[Records drawn from a dataset]
- Opening Delimiter -

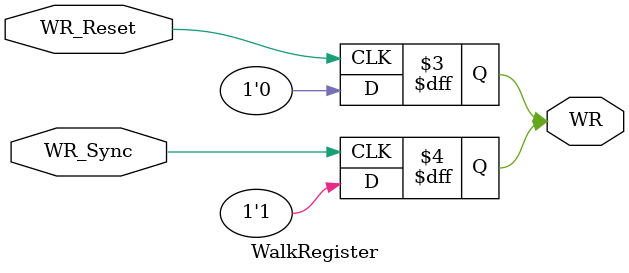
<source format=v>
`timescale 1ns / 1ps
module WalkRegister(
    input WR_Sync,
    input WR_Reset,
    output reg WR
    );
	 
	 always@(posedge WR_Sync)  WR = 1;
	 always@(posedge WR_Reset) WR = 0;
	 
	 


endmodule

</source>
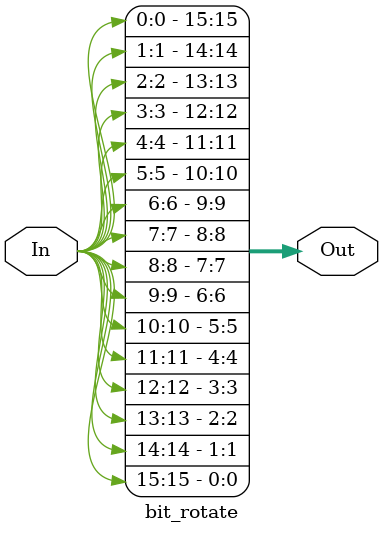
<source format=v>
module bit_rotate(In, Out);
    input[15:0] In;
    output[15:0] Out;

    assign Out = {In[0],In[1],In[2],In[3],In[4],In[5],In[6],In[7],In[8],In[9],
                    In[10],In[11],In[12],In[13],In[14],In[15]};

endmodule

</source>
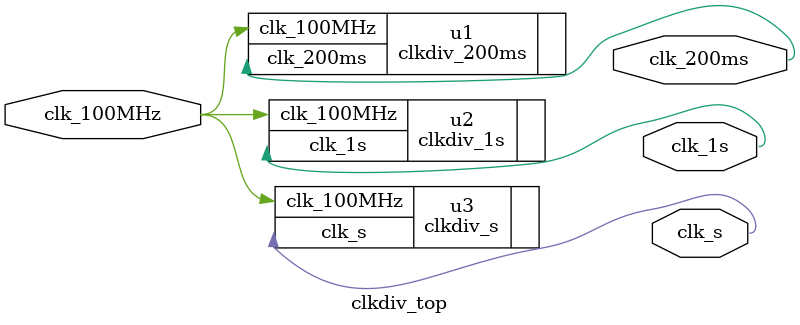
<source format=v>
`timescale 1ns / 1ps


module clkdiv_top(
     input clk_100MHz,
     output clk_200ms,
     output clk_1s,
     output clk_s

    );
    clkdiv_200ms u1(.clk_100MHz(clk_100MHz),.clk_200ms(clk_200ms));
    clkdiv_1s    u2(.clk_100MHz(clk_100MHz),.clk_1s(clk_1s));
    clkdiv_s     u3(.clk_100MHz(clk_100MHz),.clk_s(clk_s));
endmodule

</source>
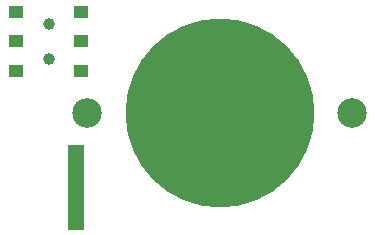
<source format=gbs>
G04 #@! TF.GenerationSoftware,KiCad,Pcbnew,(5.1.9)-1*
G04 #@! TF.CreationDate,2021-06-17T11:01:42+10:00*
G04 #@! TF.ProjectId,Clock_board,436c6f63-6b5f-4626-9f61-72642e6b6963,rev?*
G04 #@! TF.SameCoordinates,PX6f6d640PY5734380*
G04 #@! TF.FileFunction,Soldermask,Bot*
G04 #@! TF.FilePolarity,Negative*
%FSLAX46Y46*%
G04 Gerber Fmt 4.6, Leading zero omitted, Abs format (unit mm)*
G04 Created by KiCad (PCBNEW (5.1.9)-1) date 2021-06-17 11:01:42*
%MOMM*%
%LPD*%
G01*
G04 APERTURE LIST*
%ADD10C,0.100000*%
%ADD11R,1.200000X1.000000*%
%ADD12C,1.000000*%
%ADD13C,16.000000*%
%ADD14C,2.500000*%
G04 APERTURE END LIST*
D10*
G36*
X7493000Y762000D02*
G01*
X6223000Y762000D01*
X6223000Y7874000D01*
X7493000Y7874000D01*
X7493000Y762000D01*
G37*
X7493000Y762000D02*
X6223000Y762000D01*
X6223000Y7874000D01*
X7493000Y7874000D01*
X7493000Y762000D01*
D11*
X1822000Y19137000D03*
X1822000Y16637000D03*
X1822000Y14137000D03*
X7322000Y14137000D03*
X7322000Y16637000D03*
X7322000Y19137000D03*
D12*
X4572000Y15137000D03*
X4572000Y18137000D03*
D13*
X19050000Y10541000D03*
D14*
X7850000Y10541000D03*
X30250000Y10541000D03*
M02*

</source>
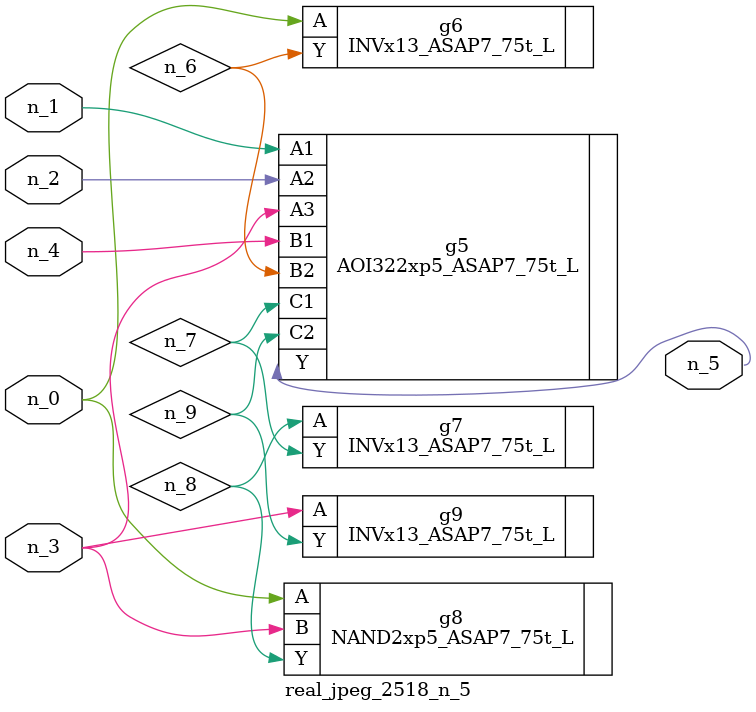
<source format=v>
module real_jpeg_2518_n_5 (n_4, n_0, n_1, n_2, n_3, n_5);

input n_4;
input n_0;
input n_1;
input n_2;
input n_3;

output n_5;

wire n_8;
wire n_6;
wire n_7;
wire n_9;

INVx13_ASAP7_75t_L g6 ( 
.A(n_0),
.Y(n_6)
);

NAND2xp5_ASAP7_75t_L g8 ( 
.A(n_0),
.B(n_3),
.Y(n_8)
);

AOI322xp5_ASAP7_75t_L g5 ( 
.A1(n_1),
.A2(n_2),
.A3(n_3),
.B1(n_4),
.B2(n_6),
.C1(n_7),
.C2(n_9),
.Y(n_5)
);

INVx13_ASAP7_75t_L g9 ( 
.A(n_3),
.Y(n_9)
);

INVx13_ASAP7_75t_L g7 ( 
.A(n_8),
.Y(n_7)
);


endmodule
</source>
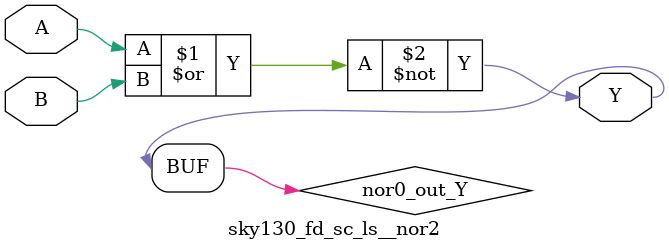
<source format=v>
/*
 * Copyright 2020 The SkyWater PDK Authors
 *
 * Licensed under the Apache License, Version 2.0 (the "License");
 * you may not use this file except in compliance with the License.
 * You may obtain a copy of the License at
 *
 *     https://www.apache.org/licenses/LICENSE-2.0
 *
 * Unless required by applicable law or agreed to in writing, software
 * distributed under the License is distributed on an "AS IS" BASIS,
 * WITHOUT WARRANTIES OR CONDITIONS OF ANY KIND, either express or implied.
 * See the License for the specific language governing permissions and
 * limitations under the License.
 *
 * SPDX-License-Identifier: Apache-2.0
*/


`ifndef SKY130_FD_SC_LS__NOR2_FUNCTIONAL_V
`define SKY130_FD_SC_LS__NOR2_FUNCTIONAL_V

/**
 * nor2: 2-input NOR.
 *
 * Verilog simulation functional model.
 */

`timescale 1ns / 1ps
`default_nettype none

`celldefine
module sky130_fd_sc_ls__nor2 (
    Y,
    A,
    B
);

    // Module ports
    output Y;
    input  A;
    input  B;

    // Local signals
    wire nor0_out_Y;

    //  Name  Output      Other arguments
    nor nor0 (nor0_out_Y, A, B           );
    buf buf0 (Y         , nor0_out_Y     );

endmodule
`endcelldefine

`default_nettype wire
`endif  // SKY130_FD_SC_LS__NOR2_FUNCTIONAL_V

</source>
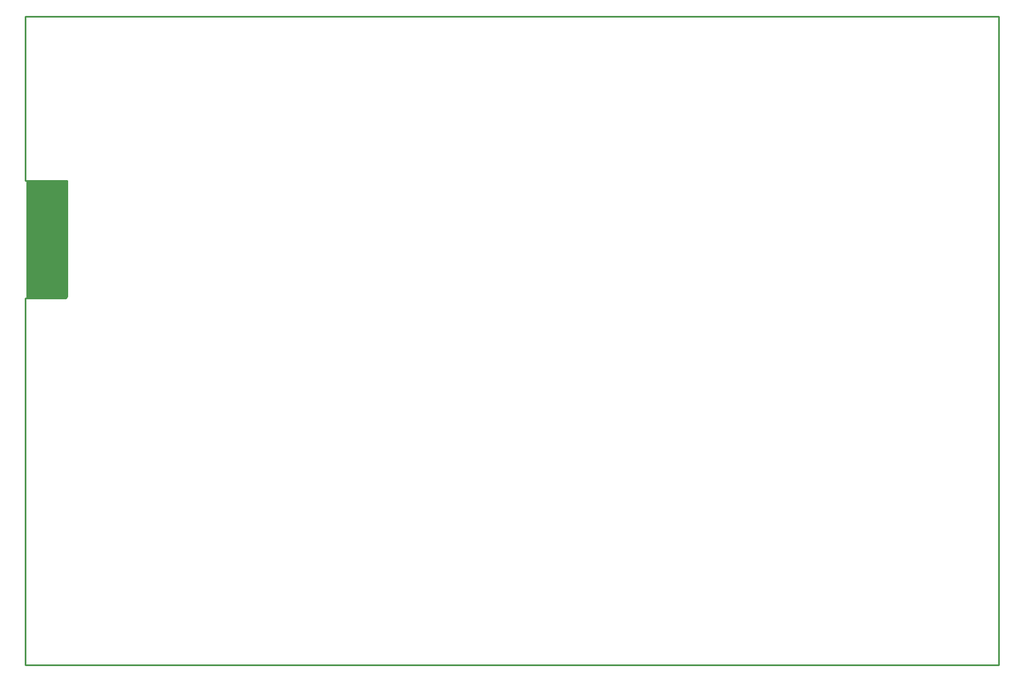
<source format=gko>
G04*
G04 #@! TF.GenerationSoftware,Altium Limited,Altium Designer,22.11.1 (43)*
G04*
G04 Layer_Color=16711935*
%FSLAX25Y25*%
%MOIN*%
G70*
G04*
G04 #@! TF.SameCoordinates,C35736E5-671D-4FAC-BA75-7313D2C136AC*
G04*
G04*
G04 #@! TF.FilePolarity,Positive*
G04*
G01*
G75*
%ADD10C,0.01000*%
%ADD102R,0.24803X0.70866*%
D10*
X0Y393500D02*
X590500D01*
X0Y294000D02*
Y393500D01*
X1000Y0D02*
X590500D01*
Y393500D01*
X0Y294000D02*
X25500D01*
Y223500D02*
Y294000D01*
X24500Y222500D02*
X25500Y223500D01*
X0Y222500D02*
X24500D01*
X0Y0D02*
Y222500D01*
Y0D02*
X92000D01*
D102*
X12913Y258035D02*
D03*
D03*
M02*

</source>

- Closing Delimiter -

◆ TASK DIRECTIONS
Work out how many lines in this data contain "SameCoordinates". Only that number should be given.

◆ ANSWER TO THE PROBLEM
2